I brought plenty of meaty bones/mince/pork chunks yesterday and we have portioned them up and frozen them and have decided that we will continue to feed this way until that starts to run out and if we are still finding it a hassle (I know it isnt really a hassle but you know what I mean) then we will look at changing her onto tinned food. I would prefer not to have her on tinned but we will see how we go.


----------



## Kiskasiberians (Oct 2, 2008)

jessejazza said:


> Debbie
> 
> I don't disagree with the Raw Meat Bone [RMB] diet to pups but if my experience of a dozen guide dog lab pups is anything to go by i'd stick to a meat and mixer diet introducing to a marrow bone and chicken wings every so often. Build this up over a year to RMB is that is your intention.
> 
> ...


Whats the point of the mixer? The introduction of mixer was to bulk up the meat component of the meal during the 30's and 40's when meat was expensive. This has evolved into dry pet food. Definiatly not natural!

I also used to raise guide dog puppies and the reasons for not feeding raw meat are to do with behavioural, training and the future owners, not diet. The behavioural one was always a bit of a red herring as the association thought that the dog could become agressive if fed real meat. The training and futue owners issues are correct as you need to make feeding easly for a blind person.

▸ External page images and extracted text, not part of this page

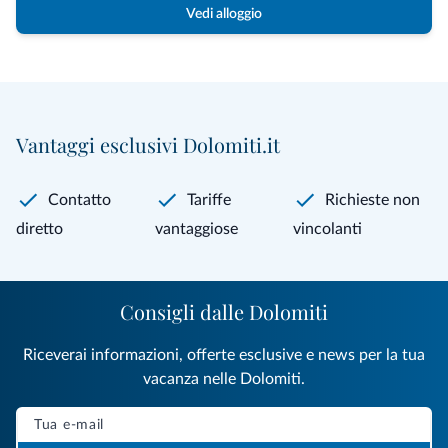
Vedi alloggio
Vantaggi esclusivi Dolomiti.it
Contatto
Tariffe
Richieste non
diretto
vantaggiose
vincolanti
Consigli dalle Dolomiti
Riceverai informazioni, offerte esclusive e news per la tua
vacanza nelle Dolomiti.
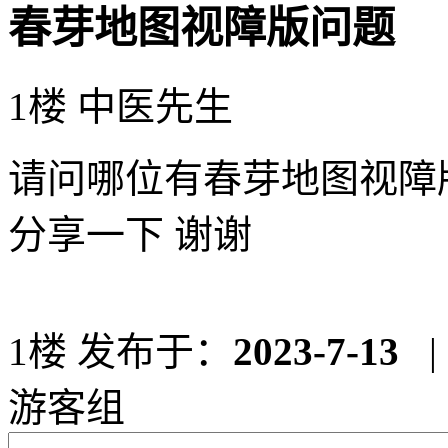
春芽地图视障版问题
1楼 中医先生
请问哪位有春芽地图视障版
分享一下 谢谢
1楼
发布于：
2023-7-13
|
游客组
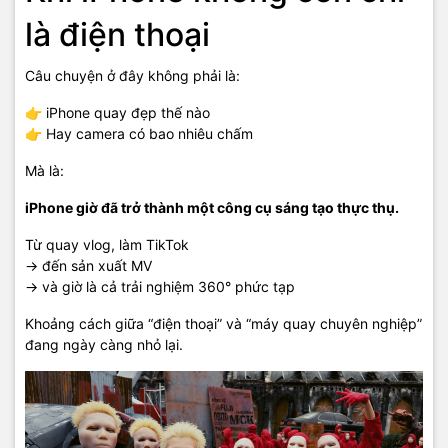
là điện thoại
Câu chuyện ở đây không phải là:
👉 iPhone quay đẹp thế nào
👉 Hay camera có bao nhiêu chấm
Mà là:
iPhone giờ đã trở thành một công cụ sáng tạo thực thụ.
Từ quay vlog, làm TikTok
→ đến sản xuất MV
→ và giờ là cả trải nghiệm 360° phức tạp
Khoảng cách giữa “điện thoại” và “máy quay chuyên nghiệp”
đang ngày càng nhỏ lại.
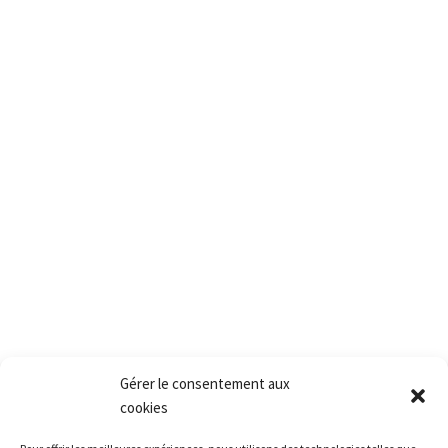
PACT
2, rue des vielles granges
78410 Aubergenville
Tél.:+(33) 1 77 66 40 80
Fax.:+(33) 1 30 90 39 87
Mail: Contact@pact.pro
Service client
Conditions générales de vente
Retour produit et Garantie
Formulaire de retour produit
Frais de transport
Gérer le consentement aux
cookies
Accès rapide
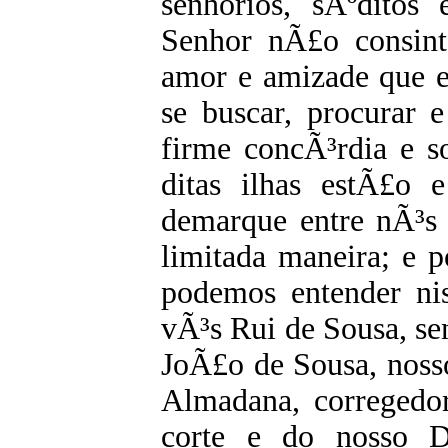
senhorios, sÃºditos 
Senhor nÃ£o consint
amor e amizade que en
se buscar, procurar 
firme concÃ³rdia e s
ditas ilhas estÃ£o 
demarque entre nÃ³s 
limitada maneira; e 
podemos entender nis
vÃ³s Rui de Sousa, sen
JoÃ£o de Sousa, noss
Almadana, corregedor
corte e do nosso D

Although I feed raw I don't class myself as part of a fanatical 80-10-10 brigade. However, every living aminal needs a number of essential nutrients to survive and live a long and health life. 80-10-10 is based on the percentages that you would find in prey. It is incorrect to assume that all dogs need the same ratios. Highly active dogs need a slightly higher meat content, dogs with diabetes content of IBD need a lower fat content.


----------